Copy every line of the material below exactly.

▸ **DATASET EXTRACT**
_ _ _

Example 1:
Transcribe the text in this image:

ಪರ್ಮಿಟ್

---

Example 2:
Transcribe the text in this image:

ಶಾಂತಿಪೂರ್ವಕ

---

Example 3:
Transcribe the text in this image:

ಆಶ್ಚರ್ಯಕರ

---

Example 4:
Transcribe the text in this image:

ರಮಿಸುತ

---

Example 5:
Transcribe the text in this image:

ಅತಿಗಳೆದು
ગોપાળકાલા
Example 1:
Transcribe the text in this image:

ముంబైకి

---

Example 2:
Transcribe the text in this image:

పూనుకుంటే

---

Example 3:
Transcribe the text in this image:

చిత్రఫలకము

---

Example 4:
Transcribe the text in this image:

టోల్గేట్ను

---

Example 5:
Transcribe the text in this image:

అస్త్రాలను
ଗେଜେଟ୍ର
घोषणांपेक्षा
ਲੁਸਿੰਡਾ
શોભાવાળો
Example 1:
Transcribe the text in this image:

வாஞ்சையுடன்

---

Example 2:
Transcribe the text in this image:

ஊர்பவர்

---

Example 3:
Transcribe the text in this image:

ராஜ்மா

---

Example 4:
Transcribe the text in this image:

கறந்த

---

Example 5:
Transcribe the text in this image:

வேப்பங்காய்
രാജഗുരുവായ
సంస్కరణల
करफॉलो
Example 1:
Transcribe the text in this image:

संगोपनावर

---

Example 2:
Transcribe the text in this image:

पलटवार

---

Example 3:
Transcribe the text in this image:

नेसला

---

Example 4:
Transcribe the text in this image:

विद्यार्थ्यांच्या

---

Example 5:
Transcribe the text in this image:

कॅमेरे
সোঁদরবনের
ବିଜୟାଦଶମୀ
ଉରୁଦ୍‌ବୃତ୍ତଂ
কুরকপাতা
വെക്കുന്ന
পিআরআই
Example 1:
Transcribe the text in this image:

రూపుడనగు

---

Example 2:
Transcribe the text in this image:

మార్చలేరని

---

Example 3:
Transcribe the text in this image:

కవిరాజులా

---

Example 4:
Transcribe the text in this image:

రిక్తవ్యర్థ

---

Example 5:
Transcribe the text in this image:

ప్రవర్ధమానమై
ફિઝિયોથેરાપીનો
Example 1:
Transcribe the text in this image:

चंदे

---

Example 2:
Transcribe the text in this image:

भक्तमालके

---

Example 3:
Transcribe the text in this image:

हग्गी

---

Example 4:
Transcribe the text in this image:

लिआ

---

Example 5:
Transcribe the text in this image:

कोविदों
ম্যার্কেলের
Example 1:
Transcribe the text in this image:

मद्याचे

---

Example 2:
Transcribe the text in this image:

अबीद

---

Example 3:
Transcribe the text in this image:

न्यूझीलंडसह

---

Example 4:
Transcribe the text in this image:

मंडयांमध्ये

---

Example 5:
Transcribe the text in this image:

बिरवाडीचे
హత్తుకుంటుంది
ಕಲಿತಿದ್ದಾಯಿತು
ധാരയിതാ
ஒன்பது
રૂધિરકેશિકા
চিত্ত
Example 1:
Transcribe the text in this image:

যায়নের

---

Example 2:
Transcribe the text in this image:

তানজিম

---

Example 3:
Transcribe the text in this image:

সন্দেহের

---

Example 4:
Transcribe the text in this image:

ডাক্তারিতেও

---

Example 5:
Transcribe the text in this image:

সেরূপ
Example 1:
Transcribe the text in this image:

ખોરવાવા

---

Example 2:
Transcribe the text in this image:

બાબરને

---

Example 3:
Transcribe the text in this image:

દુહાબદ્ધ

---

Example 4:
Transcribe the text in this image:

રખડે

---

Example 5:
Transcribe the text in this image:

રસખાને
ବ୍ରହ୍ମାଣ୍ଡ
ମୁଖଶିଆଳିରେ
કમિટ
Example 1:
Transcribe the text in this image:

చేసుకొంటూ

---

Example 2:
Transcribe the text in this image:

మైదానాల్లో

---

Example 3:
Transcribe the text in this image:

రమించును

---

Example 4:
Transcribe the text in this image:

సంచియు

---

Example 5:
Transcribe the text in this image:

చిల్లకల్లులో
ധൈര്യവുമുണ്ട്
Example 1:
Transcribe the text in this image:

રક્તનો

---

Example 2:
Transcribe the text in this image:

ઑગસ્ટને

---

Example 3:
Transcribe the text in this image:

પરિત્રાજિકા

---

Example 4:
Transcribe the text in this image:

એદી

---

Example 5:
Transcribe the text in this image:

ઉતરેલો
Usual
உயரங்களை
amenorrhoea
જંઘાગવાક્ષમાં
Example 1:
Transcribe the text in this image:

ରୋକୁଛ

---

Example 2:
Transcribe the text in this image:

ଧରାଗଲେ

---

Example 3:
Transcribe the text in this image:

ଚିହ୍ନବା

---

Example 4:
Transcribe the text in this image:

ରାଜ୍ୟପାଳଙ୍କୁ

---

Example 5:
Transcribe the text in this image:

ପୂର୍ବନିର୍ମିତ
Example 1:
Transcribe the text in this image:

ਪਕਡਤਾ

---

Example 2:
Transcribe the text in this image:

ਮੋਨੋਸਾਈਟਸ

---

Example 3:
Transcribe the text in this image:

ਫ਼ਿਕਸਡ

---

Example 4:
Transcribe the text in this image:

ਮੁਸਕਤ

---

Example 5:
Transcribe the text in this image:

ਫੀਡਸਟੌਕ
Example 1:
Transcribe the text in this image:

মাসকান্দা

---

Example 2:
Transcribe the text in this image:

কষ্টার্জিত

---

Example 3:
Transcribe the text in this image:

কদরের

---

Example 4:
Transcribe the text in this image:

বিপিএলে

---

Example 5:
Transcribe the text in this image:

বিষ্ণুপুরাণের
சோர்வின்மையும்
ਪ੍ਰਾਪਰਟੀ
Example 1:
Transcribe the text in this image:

_ _ _

▸ **SOLUTION FOR THIS EXERCISE**
Example 1:
Transcribe the text in this image:

ಪರ್ಮಿಟ್

---

Example 2:
Transcribe the text in this image:

ಶಾಂತಿಪೂರ್ವಕ

---

Example 3:
Transcribe the text in this image:

ಆಶ್ಚರ್ಯಕರ

---

Example 4:
Transcribe the text in this image:

ರಮಿಸುತ

---

Example 5:
Transcribe the text in this image:

ಅತಿಗಳೆದು
ગોપાળકાલા
Example 1:
Transcribe the text in this image:

ముంబైకి

---

Example 2:
Transcribe the text in this image:

పూనుకుంటే

---

Example 3:
Transcribe the text in this image:

చిత్రఫలకము

---

Example 4:
Transcribe the text in this image:

టోల్గేట్ను

---

Example 5:
Transcribe the text in this image:

అస్త్రాలను
ଗେଜେଟ୍ର
घोषणांपेक्षा
ਲੁਸਿੰਡਾ
શોભાવાળો
Example 1:
Transcribe the text in this image:

வாஞ்சையுடன்

---

Example 2:
Transcribe the text in this image:

ஊர்பவர்

---

Example 3:
Transcribe the text in this image:

ராஜ்மா

---

Example 4:
Transcribe the text in this image:

கறந்த

---

Example 5:
Transcribe the text in this image:

வேப்பங்காய்
രാജഗുരുവായ
సంస్కరణల
करफॉलो
Example 1:
Transcribe the text in this image:

संगोपनावर

---

Example 2:
Transcribe the text in this image:

पलटवार

---

Example 3:
Transcribe the text in this image:

नेसला

---

Example 4:
Transcribe the text in this image:

विद्यार्थ्यांच्या

---

Example 5:
Transcribe the text in this image:

कॅमेरे
সোঁদরবনের
ବିଜୟାଦଶମୀ
ଉରୁଦ୍‌ବୃତ୍ତଂ
কুরকপাতা
വെക്കുന്ന
পিআরআই
Example 1:
Transcribe the text in this image:

రూపుడనగు

---

Example 2:
Transcribe the text in this image:

మార్చలేరని

---

Example 3:
Transcribe the text in this image:

కవిరాజులా

---

Example 4:
Transcribe the text in this image:

రిక్తవ్యర్థ

---

Example 5:
Transcribe the text in this image:

ప్రవర్ధమానమై
ફિઝિયોથેરાપીનો
Example 1:
Transcribe the text in this image:

चंदे

---

Example 2:
Transcribe the text in this image:

भक्तमालके

---

Example 3:
Transcribe the text in this image:

हग्गी

---

Example 4:
Transcribe the text in this image:

लिआ

---

Example 5:
Transcribe the text in this image:

कोविदों
ম্যার্কেলের
Example 1:
Transcribe the text in this image:

मद्याचे

---

Example 2:
Transcribe the text in this image:

अबीद

---

Example 3:
Transcribe the text in this image:

न्यूझीलंडसह

---

Example 4:
Transcribe the text in this image:

मंडयांमध्ये

---

Example 5:
Transcribe the text in this image:

बिरवाडीचे
హత్తుకుంటుంది
ಕಲಿತಿದ್ದಾಯಿತು
ധാരയിതാ
ஒன்பது
રૂધિરકેશિકા
চিত্ত
Example 1:
Transcribe the text in this image:

যায়নের

---

Example 2:
Transcribe the text in this image:

তানজিম

---

Example 3:
Transcribe the text in this image:

সন্দেহের

---

Example 4:
Transcribe the text in this image:

ডাক্তারিতেও

---

Example 5:
Transcribe the text in this image:

সেরূপ
Example 1:
Transcribe the text in this image:

ખોરવાવા

---

Example 2:
Transcribe the text in this image:

બાબરને

---

Example 3:
Transcribe the text in this image:

દુહાબદ્ધ

---

Example 4:
Transcribe the text in this image:

રખડે

---

Example 5:
Transcribe the text in this image:

રસખાને
ବ୍ରହ୍ମାଣ୍ଡ
ମୁଖଶିଆଳିରେ
કમિટ
Example 1:
Transcribe the text in this image:

చేసుకొంటూ

---

Example 2:
Transcribe the text in this image:

మైదానాల్లో

---

Example 3:
Transcribe the text in this image:

రమించును

---

Example 4:
Transcribe the text in this image:

సంచియు

---

Example 5:
Transcribe the text in this image:

చిల్లకల్లులో
ധൈര്യവുമുണ്ട്
Example 1:
Transcribe the text in this image:

રક્તનો

---

Example 2:
Transcribe the text in this image:

ઑગસ્ટને

---

Example 3:
Transcribe the text in this image:

પરિત્રાજિકા

---

Example 4:
Transcribe the text in this image:

એદી

---

Example 5:
Transcribe the text in this image:

ઉતરેલો
Usual
உயரங்களை
amenorrhoea
જંઘાગવાક્ષમાં
Example 1:
Transcribe the text in this image:

ରୋକୁଛ

---

Example 2:
Transcribe the text in this image:

ଧରାଗଲେ

---

Example 3:
Transcribe the text in this image:

ଚିହ୍ନବା

---

Example 4:
Transcribe the text in this image:

ରାଜ୍ୟପାଳଙ୍କୁ

---

Example 5:
Transcribe the text in this image:

ପୂର୍ବନିର୍ମିତ
Example 1:
Transcribe the text in this image:

ਪਕਡਤਾ

---

Example 2:
Transcribe the text in this image:

ਮੋਨੋਸਾਈਟਸ

---

Example 3:
Transcribe the text in this image:

ਫ਼ਿਕਸਡ

---

Example 4:
Transcribe the text in this image:

ਮੁਸਕਤ

---

Example 5:
Transcribe the text in this image:

ਫੀਡਸਟੌਕ
Example 1:
Transcribe the text in this image:

মাসকান্দা

---

Example 2:
Transcribe the text in this image:

কষ্টার্জিত

---

Example 3:
Transcribe the text in this image:

কদরের

---

Example 4:
Transcribe the text in this image:

বিপিএলে

---

Example 5:
Transcribe the text in this image:

বিষ্ণুপুরাণের
சோர்வின்மையும்
ਪ੍ਰਾਪਰਟੀ
Example 1:
Transcribe the text in this image:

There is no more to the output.